Berawal dari adanya kesempatan menjejakkan kaki di Aceh,
maka terbersit keinginan untuk berkunjung ke wilayah terluar NKRI. Sekalian,
mumpung ada di Aceh. Di sela sela kesibukan menangani PIONIR VIII, tentu bukan
hal yang mudah untuk menyempatkan diri kesana. Di samping waktu yang terbatas,
lokasi yang jauh, dan sulitnya transportasi menjadi tantangan tersendiri.
Pelabuhan Balohan Sabang |
Senin, tgl 24 April setelah sarapan, saya segera meluncur ke
pelabuhan Ulee Lheu diantar Ardy, LO dari UIN Ar Raniry Aceh. Waktu sudah menunjukkan
7.30 WIB, tapi jalanan kota Banda Aceh
masih sepi dari kendaraan. Mungkin karena hari ini libur nasional Isra Mi'raj,
atau memang tipikal geografis Banda Aceh yang memang lebih ke barat dibanding wilayah lain di
Indonesia, entahlah....
Setelah melewati jembatan Kreung Aceh, masjid Baiturrahman,
lapangan Blang Padang dan Museum Tsunami, akhirnya kami sampai di masjid
Baiturrahim Ulee Lheu. Masjid yang terkenal sebagai salah satu masjid yang
selamat dari dahsyatnya tsunami tersebut sebagai penanda kita sudah sampai di
wilayah pelabuhan.
Pelabuhan Ulee Lheu adalah pelabuhan yang melayani
penyeberangan ke Pulau Aceh, Pulau Breueh, dan pulau Sabang. Tentu, sebagai
pulau terbesar dan terluar, pulau Sabang adalah yang paling favorit. Setiap
hari penyeberangan dari dan ke Pulau Sabang selalu ramai dengan penumpang.
Bahkan di akhir pekan atau long weekend, tiket selalu sold out jauh jauh hari
sebelumnya.
Di kalangan masyarakat setempat, Pulau Sabang juga dikenal
sebagai pulau Weh. Dalam bahasa Aceh, Weh berarti pindah. Namun kebanyakan
orang sepakat disebut Pulau Weh karena secara geografis, bentuk pulau Weh mirip
dengan huruf W.
Ada dua cara untuk menyeberang ke Pulau Sabang dari Banda
Aceh. Pertama, menggunakan kapal ferry (kapal lambat) dengan harga tiket Rp
25.000 per orang plus pass masuk pelabuhan Rp. 2000,- Dengan ferry ini, maka pelabuhan Ulee Lheu Aceh dan pelabuhan
Balohan di Sabang ditempuh selama dua jam.
Tiket kapal cepat |
Kapal cepat Express Bahari 2F |
Yang perlu diperhatikan adalah, kapal ini berlayar hanya dua
kali sehari untuk hari Senin - Kamis. Sedangkan Jumat, Sabtu, Minggu ada tiga trip perjalanan. Artinya,
jika kita ketinggalan trip terakhir, harus rela menginap di Pulau Sabang
menunggu esok hari.

### CUPLIKAN BARIS

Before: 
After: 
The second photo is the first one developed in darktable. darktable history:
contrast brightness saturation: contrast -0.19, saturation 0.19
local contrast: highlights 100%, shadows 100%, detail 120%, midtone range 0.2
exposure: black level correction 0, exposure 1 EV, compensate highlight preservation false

### KETENTUAN TUGAS
Ubah bagian kutipan tentang perjalanan ke Sabang di atas, mulai dari "Bahkan di akhir" hingga dan termasuk "dengan huruf W.", dengan mengganti "long weekend" menjadi "libur panjang". Tuliskan kembali bagian tersebut setelah diubah.

### JAWABAN AKHIR
Bahkan di akhir pekan atau libur panjang, tiket selalu sold out jauh jauh hari
sebelumnya.
Di kalangan masyarakat setempat, Pulau Sabang juga dikenal
sebagai pulau Weh. Dalam bahasa Aceh, Weh berarti pindah. Namun kebanyakan
orang sepakat disebut Pulau Weh karena secara geografis, bentuk pulau Weh mirip
dengan huruf W.